> **Work instructions**
Your copy should match the records exactly, apart from the pictures, which stay out.
The input Start Marker
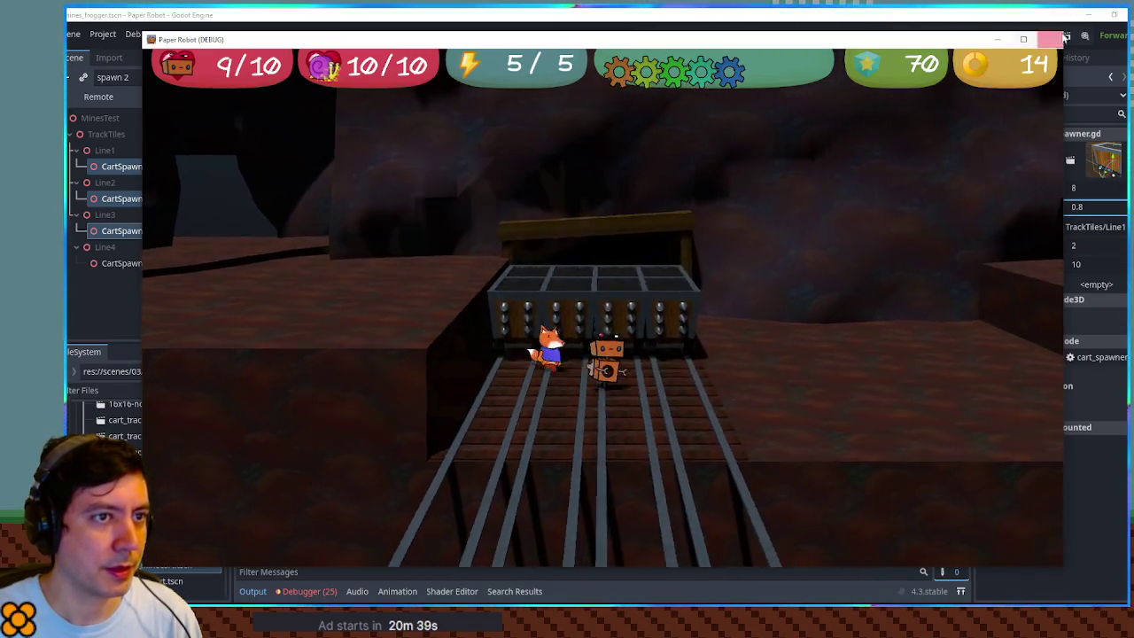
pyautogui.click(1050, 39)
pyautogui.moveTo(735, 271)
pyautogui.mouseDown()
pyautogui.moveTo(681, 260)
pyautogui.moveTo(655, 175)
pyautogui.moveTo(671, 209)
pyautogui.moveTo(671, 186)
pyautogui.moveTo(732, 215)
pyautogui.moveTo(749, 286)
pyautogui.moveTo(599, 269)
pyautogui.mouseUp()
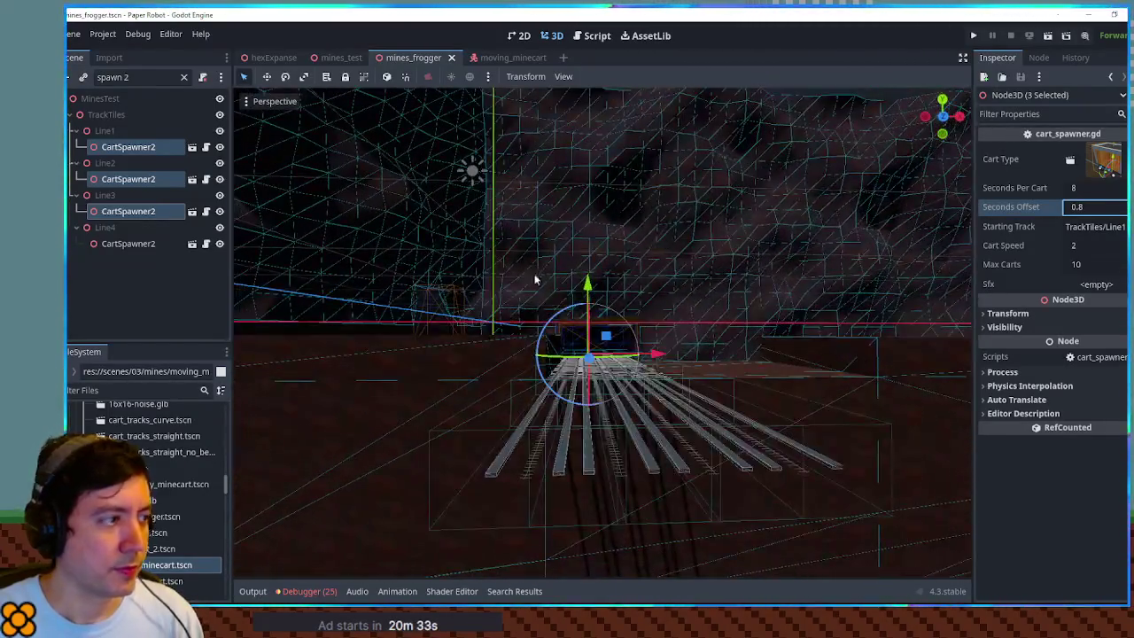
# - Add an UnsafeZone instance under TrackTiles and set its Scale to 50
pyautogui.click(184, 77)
The input End Marker
> **Response area**
pyautogui.click(1050, 39)
pyautogui.moveTo(735, 271)
pyautogui.mouseDown()
pyautogui.moveTo(681, 260)
pyautogui.moveTo(655, 175)
pyautogui.moveTo(671, 209)
pyautogui.moveTo(671, 186)
pyautogui.moveTo(732, 215)
pyautogui.moveTo(749, 286)
pyautogui.moveTo(599, 269)
pyautogui.mouseUp()
# - Add an UnsafeZone instance under TrackTiles and set its Scale to 50
pyautogui.click(184, 77)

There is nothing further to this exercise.